Supplied text:
Biological Activity and Developmental Utilization of Yeast β-Glucan

In recent years, yeast β-glucan has attracted increasing attention due to its diverse biological activities. β-glucan is mainly composed of β-(1→3), β-(1→4), and β-(1→6) glucosidic linkages, and is widely found in many bacteria, fungi, and higher plants. Medical studies have demonstrated that β-glucan possesses a variety of immunomodulatory functions, such as antitumor, antiviral, antioxidant, anti-radiation, blood glucose–lowering, and cholesterol-reducing activities. Among these, the research on β-glucan derived from yeast is the most extensive and in-depth. β-glucan is one of the main components of the yeast cell wall, accounting for 30%–60% of the cell wall’s dry weight.

Because yeast β-glucan possesses high biological activity, low caloric value, and strong water-holding capacity, it can be widely used as a functional ingredient, fat substitute, and dietary fiber in the fields of pharmaceutical development, animal feed, and health food production. It is a functional food additive worthy of further research and development.

1. Extraction of Yeast β-Glucan

β-glucan is composed of β-(1→3)-glucan and β-(1→6)-glucan in a ratio of 85:15. Previous methods for extracting yeast β-glucan mainly included acid treatment, alkaline treatment, acid–alkali combined methods, and enzyme–alkali extraction. These extraction methods are characterized by being fast and efficient, but they require large amounts of acid and alkali, involve complex processes, and have high labor intensity. In addition, acid and alkali reagents tend to corrode equipment and pollute the environment, and during extraction, partial degradation of β-glucan often occurs, resulting in lower yield and reduced biological activity.

Exercises:
a. Reproduce the portion of the yeast β-glucan text from "1. Extraction of" up to and including "reduced biological activity.".
b. Using the yeast β-glucan text, answer these questions:
(i) What share of the yeast cell wall's dry weight does β-glucan account for?
(ii) In what ratio are β-(1→3)-glucan and β-(1→6)-glucan present in β-glucan?
(iii) In which three fields can yeast β-glucan be used?

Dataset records

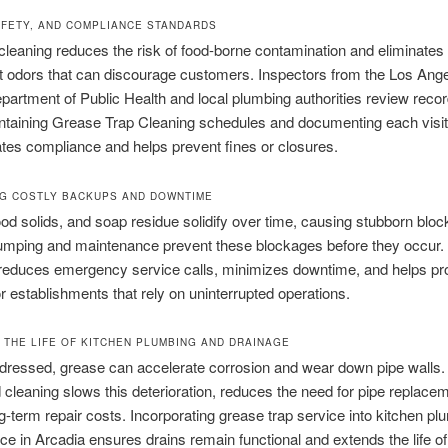
AFETY, AND COMPLIANCE STANDARDS
leaning reduces the risk of food-borne contamination and eliminates
 odors that can discourage customers. Inspectors from the Los Ang
artment of Public Health and local plumbing authorities review recor
intaining Grease Trap Cleaning schedules and documenting each visit
es compliance and helps prevent fines or closures.
G COSTLY BACKUPS AND DOWNTIME
od solids, and soap residue solidify over time, causing stubborn blo
umping and maintenance prevent these blockages before they occur.
reduces emergency service calls, minimizes downtime, and helps pr
r establishments that rely on uninterrupted operations.
 THE LIFE OF KITCHEN PLUMBING AND DRAINAGE
addressed, grease can accelerate corrosion and wear down pipe walls.
cleaning slows this deterioration, reduces the need for pipe replace
g-term repair costs. Incorporating grease trap service into kitchen pl
e in Arcadia ensures drains remain functional and extends the life of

Results in order:
a.
1. Extraction of Yeast β-Glucan

β-glucan is composed of β-(1→3)-glucan and β-(1→6)-glucan in a ratio of 85:15. Previous methods for extracting yeast β-glucan mainly included acid treatment, alkaline treatment, acid–alkali combined methods, and enzyme–alkali extraction. These extraction methods are characterized by being fast and efficient, but they require large amounts of acid and alkali, involve complex processes, and have high labor intensity. In addition, acid and alkali reagents tend to corrode equipment and pollute the environment, and during extraction, partial degradation of β-glucan often occurs, resulting in lower yield and reduced biological activity.

b.
(i) 30%–60%
(ii) 85:15
(iii) Pharmaceutical development, animal feed, and health food production